### TEXTO FORNECIDO

Acórdãos STA

Acórdão do Supremo Tribunal Administrativo
Processo:0228/15.9BEVIS
Data do Acordão:02/03/2021
Tribunal:2 SECÇÃO
Relator:PAULO ANTUNES
Descritores:FALTA DE ENTREGA DE IMPOSTO
IVA
ERRO DE DIREITO
Sumário:I - À “regularização” de I.V.A. é aplicável o prazo de 4 anos, previsto no art. 98.º n.º2 do C.I.V.A., conforme reiterado pela jurisprudência do T.J.U.E. - acórdão “Biosafe”, de 12-4-2018, proferido no proc. C-8/17, e acórdão “Volkswagen AG”, de 21-3-2018, no proc. C-533/2016.
II – Assim sendo de considerar, tendo o Município declarado a substituição do método de dedução de IVA para afetação real e com “pro rata” de 2%, se vem a fazer constar em declaração periódica relativa ao período de “201212T”, no campo 40, montante relativo a 2010, não é possível concluir pela violação do art. 27.º n.º3 do C.I.V.A., e dos artigos 26.º n.º4 (punição em dobro quanto a pessoas colectivas) e 114.º n.º2 do R.G.I.T. (punição por “negligência”, quanto à conduta prevista no anterior n.º1, de falta de entrega de imposto deduzido, nos termos legais).

### DESAFIO 1
Reescreva de forma mais breve o parágrafo do acórdão que começa por "I - À “regularização” de I.V.A.", conservando os factos principais.
### DESAFIO 2
Copie sem alterações o trecho do acórdão entre "Acórdãos STA" e "no proc. C-533/2016.", ambos incluídos.

### LISTAGEM DE DADOS
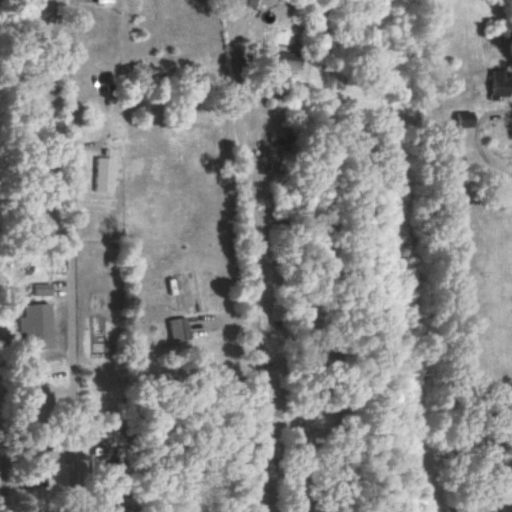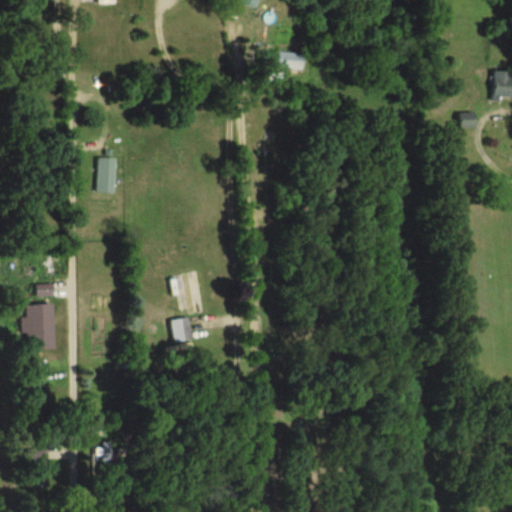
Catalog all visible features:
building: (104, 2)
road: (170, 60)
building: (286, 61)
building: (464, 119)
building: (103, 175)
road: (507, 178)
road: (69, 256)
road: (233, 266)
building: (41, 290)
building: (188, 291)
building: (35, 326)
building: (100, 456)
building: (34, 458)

---

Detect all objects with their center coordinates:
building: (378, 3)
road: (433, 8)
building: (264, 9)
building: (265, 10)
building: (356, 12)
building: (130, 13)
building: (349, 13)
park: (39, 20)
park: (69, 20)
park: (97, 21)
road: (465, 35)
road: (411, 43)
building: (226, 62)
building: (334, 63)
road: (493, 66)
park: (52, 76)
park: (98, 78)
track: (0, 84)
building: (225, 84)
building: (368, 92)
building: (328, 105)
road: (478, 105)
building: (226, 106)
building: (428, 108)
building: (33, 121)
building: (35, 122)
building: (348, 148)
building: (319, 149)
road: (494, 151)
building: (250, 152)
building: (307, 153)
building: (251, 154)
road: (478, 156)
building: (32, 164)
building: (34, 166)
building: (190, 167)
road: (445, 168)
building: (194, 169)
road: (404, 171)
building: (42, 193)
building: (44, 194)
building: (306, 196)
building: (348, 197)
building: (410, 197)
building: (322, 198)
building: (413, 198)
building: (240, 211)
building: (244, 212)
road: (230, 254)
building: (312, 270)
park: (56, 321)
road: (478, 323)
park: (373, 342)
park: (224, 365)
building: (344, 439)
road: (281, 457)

### RESPOSTA 1
I - Aplica-se à regularização do IVA o prazo de 4 anos do art. 98.º, n.º 2, do CIVA. O TJUE reafirmou-o nos acórdãos “Biosafe” (12-4-2018, proc. C-8/17) e “Volkswagen AG” (21-3-2018, proc. C-533/2016).

### RESPOSTA 2
Acórdãos STA

Acórdão do Supremo Tribunal Administrativo
Processo:0228/15.9BEVIS
Data do Acordão:02/03/2021
Tribunal:2 SECÇÃO
Relator:PAULO ANTUNES
Descritores:FALTA DE ENTREGA DE IMPOSTO
IVA
ERRO DE DIREITO
Sumário:I - À “regularização” de I.V.A. é aplicável o prazo de 4 anos, previsto no art. 98.º n.º2 do C.I.V.A., conforme reiterado pela jurisprudência do T.J.U.E. - acórdão “Biosafe”, de 12-4-2018, proferido no proc. C-8/17, e acórdão “Volkswagen AG”, de 21-3-2018, no proc. C-533/2016.